Zum Fazit. Ich gebe dem Bier eine Wertung von 3 Sternen. Man hat hier ein solides dunkles Weizenbier, nicht mehr aber auch nicht weniger.

Veröffentlicht in 3-Sterne

Lehner Hefeweizen Hell

Von der Brauerei Lehner aus Rosenfeld in der Zollernalb Region habe ich heute ein Weizenbier im Test. Der Alkoholgehalt dieses Erzeugnisses liegt bei 5,1%.

Zur Optik: Ein orange golden trübes Bier. Es hat einen ordentlichen weißen Schaum.

Zum Geruch: Es riecht sehr fruchtig banaig. Dazu kommt noch etwas Vanille und Nelke.

Zum Geschmack: Ein sehr fruchtig herbes Weizen, bei dem nur im Abgang ein wenig die Fruchtigkeit zunächst am Gaumen hängen bleibt. Ansonsten hat es eine ganz schöne Hopfenherbe. Auch das getreidige kommt ganz gut durch. Nachdem die kohlensaure ein wenig nachlässt, wird das Bier deutlich bekömmlicher. Es ist nicht so schwer, sondern eher von leichterer Natur. Dafür geht dem Bier aber auch etwas an Geschmacksmomenten ab.

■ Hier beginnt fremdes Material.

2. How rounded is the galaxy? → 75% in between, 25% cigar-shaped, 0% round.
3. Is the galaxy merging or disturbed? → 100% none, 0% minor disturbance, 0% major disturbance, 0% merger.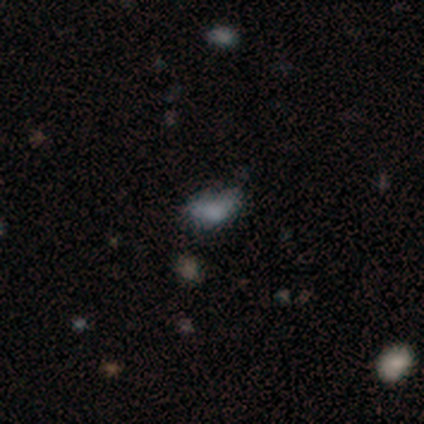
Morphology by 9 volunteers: type=smooth (67%); roundness=in between (100%); merging=none (50%).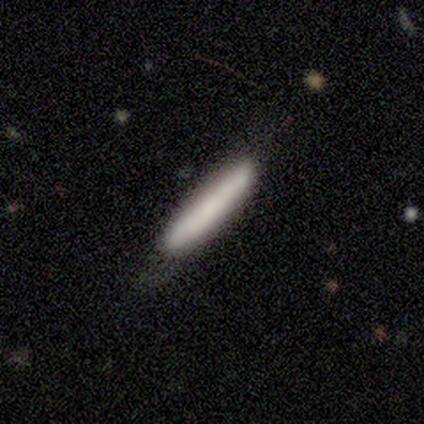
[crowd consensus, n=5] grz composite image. It shows a smooth galaxy with no disk features (80%) that is cigar-shaped (100%). Merging: none (80%).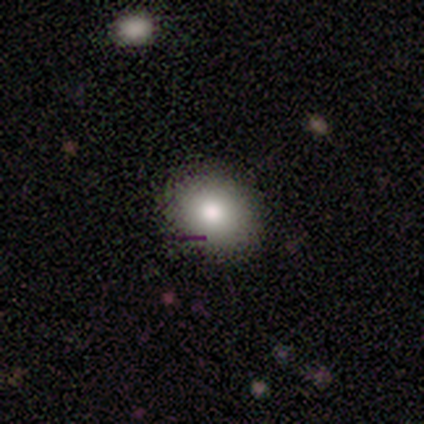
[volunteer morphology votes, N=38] Overall: smooth (76%). How rounded: round (52%; in between 48%). Merging: none (82%).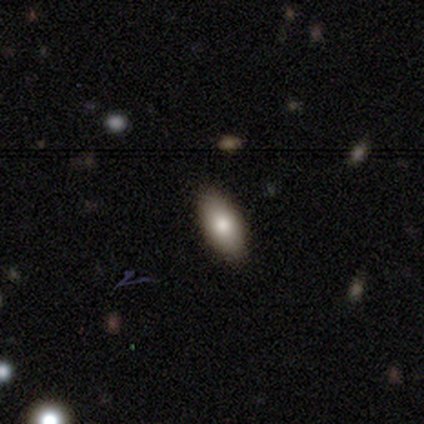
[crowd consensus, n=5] This appears to be a smooth galaxy with no disk features (80%) that is in between round and cigar-shaped (100%). Merging: none (100%).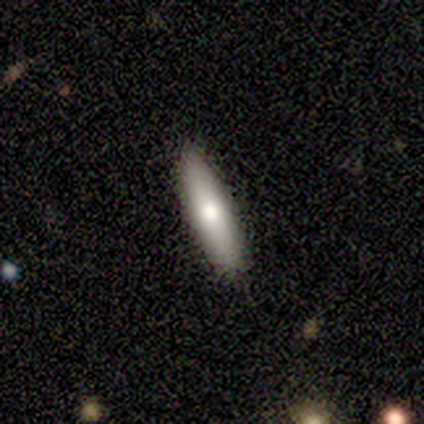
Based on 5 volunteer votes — Q: Smooth or featured?
A: smooth (100%)
Q: How rounded?
A: cigar-shaped (100%)
Q: Merging?
A: none (100%)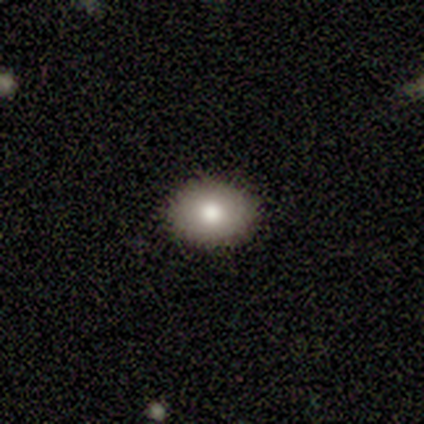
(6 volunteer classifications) Smooth or featured? 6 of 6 (100%) said smooth. How rounded? 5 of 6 (83%) said in between. Merging? 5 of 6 (83%) said none.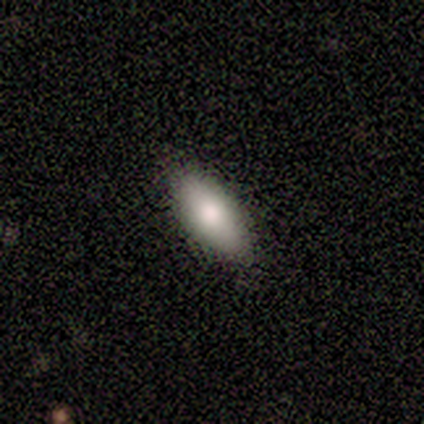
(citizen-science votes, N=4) Morphology: type=smooth (50%, tied with featured or disk); roundness=in between (50%, tied with cigar-shaped); merging=none (100%).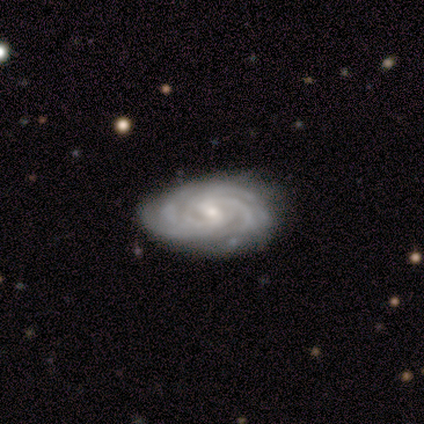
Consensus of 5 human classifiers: Smooth or featured? featured or disk (80%)
Edge-on disk? no (100%)
Bar? weak (100%)
Spiral arms? yes (100%)
Spiral winding? tight (100%)
Spiral arm count? 4 (50%)
Bulge size? small (75%)
Merging? none (75%)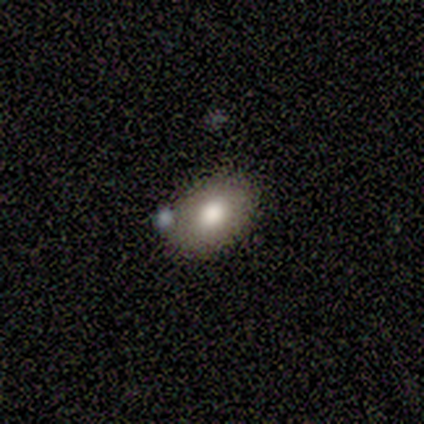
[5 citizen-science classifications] This is clearly a smooth galaxy (80%). How rounded: likely in between (75%). Merging: likely none (75%).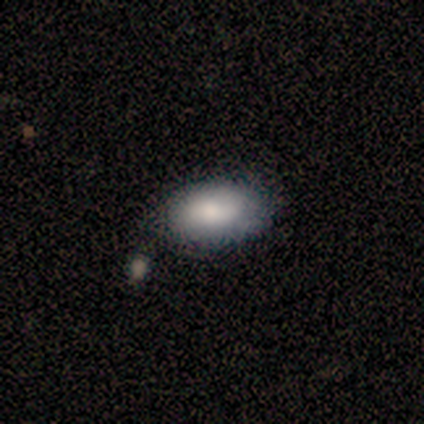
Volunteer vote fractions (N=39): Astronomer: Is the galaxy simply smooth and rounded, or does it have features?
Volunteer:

Zum Fazit: Ich gebe dem Bier eine Wertung von 3 Sternen es ist schlank und spritzig, aber übertreibt auch etwas mit der Kohlensäure.

Veröffentlicht in 4-Sterne

Krombacher Weizen Dunkel

Wer denkt die Krombacher Brauerei würde nur ihr Pils brauen der irrt gewaltig, den von der Kreuztaler Brauerei aus dem Siegerland gibt es z.B. auch Weizenbiere und davon auch eine dunkle Version. Lange nicht beworben und damit auch den meisten nicht bekannt ist das Bier inzwischen aber auch auf der Website zu finden. Der Alkoholgehalt liegt bei 5,3%.

Zur Optik: Ein schwarzbraunes Bier. Es hat eine schöne weiße Schaumentwicklung.

Zum Geruch: Ein leicht hefiges, aber ansonsten recht neutrales Bier. Ein bisschen süßlich ist es noch.

Zum Geschmack: Auch hier ist es ein recht neutrales Bier im ersten Eindruck. Es hat im Abgang sogar ganz leicht röstige Noten. Man schmeckt auch die getreidigen Weizennoten, die hier ganz gut umgesetzt wurden. Ansonsten ist dieses Bier für ein dunkles Weizen recht gut. Es ist überraschend röstig und im Abgang sogar ein wenig herb.

Zum Fazit: Ein doch überraschend gutes dunkles Weizen, dem man auf jeden Fall seinen röstigen Anteil anschmeckt. Ich gebe dem Bier eine Wertung von knappen 4 Sternen.